WHAT YOU SHOULD DO: Identify each line in the rows below that contains the string "twitter", matching case exactly, and copy those lines out.

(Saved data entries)

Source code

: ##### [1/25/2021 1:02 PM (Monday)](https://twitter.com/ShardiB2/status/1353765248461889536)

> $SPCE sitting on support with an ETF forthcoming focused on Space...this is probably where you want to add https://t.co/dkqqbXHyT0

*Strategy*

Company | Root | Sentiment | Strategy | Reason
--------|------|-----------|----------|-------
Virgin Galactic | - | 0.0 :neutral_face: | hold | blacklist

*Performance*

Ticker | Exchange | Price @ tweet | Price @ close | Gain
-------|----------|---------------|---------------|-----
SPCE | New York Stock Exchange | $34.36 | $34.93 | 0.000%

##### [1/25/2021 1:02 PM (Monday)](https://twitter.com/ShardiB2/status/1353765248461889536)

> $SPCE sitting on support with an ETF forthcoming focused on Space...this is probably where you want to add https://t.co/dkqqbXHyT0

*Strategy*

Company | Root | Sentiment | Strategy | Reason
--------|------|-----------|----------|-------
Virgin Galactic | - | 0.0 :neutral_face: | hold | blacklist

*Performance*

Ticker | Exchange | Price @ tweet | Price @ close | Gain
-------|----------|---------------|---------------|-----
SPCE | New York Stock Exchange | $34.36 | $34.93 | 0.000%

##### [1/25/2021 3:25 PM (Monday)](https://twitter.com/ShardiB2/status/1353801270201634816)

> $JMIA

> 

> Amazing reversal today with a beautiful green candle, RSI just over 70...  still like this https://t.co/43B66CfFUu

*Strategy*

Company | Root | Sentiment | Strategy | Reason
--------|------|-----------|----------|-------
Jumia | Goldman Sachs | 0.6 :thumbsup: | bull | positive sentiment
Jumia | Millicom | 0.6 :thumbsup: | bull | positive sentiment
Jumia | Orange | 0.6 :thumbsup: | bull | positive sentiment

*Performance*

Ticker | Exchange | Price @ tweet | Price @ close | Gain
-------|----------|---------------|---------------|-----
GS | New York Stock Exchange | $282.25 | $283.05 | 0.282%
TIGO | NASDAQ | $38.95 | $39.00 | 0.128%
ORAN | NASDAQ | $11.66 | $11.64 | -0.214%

ANSWER AREA:
: ##### [1/25/2021 1:02 PM (Monday)](https://twitter.com/ShardiB2/status/1353765248461889536)
##### [1/25/2021 1:02 PM (Monday)](https://twitter.com/ShardiB2/status/1353765248461889536)
##### [1/25/2021 3:25 PM (Monday)](https://twitter.com/ShardiB2/status/1353801270201634816)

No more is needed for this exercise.